Strawberry Rhubarb Muffins

By December 12, 2015 Breakfast, Dessert, Gluten-Free, Low Sugar Recipes, Recipes, Right Ingredient, Snacks, Vegan

My passion for a healthy lifestyle fueled by good quality food is now stronger than ever as I watch my little girl develop and grow daily. While eating well is critical, I am reminded daily that so is convenience! This is a challenge that I am sure many of you also face on a daily basis. Its easy to give in to fast food options, but my goal is to give you the tools you need to always be prepared for meal time!

I decided that a simple muffin recipe would be a great way to kick off my new kid friendly food focus. This particular muffin is gluten free and vegan, however my daughter eats all foods and is not on a strict diet. The most important food values that I follow focus on organic and good quality ingredients.
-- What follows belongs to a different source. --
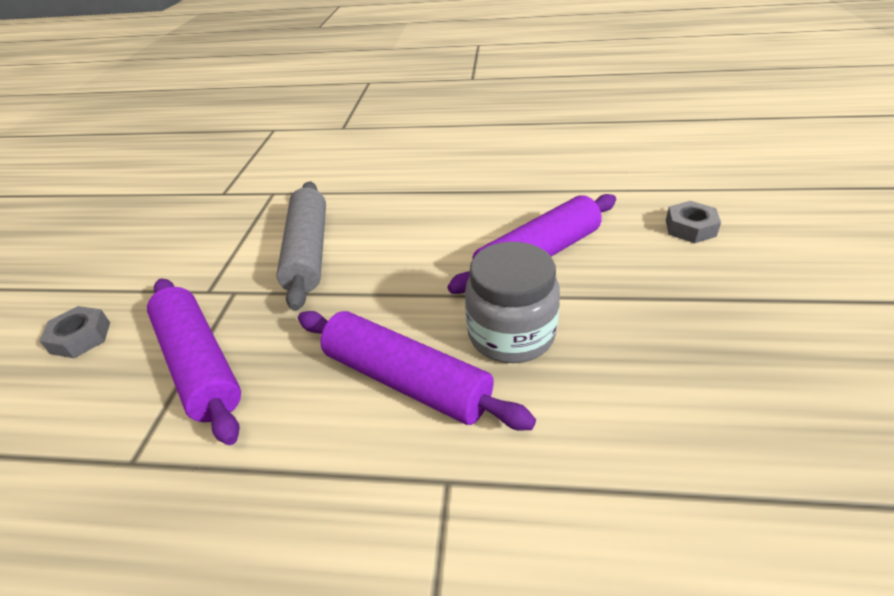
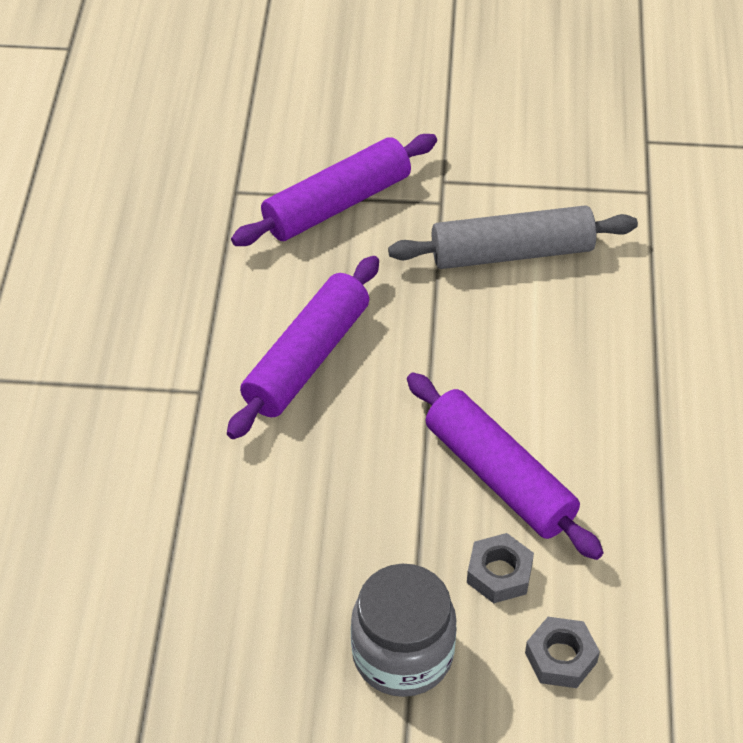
camera: 85 degrees right, 10 degrees up
(81, 337) = (377, 108): grey nut -> grey nut (499, 573)
(511, 334) = (363, 442): grey jar -> grey jar (402, 654)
Please note that you can add an egg to this recipe if you want the extra protein. I also chose to leave this muffin on the less sweet side however, if you would like you can add 1 to 2 more TBS of pure maple syrup.

Wet Ingredients

  • 1 ripe banana
  • 1/3 cup of virgin coconut oil
  • 1/ cup of almond milk
  • 1 tbs almond butter
  • 1/2 cup of chopped strawberry
  • 1/2 cup of chopped rhubarb  ( I used flash frozen thawed)
  • 1 – 2 tbs of pure maple syrup

Dry Ingredients

  • 1 1/2 cup of almond flour
  • 1 cup of brown rice flour
  • 1/2 tsp of baking soda


  • Mix together all of the wet ingredients with the exception of the strawberry and rhubarb
  • Mix together all of the dry ingredients
  • Fold the wet mix into the dry mix and stir together well
  • Lastly, fold in all of the fruit
  • Preheat the oven to 350F and place batter into muffin tray
  • Cook for about 35 minutes and enjoy!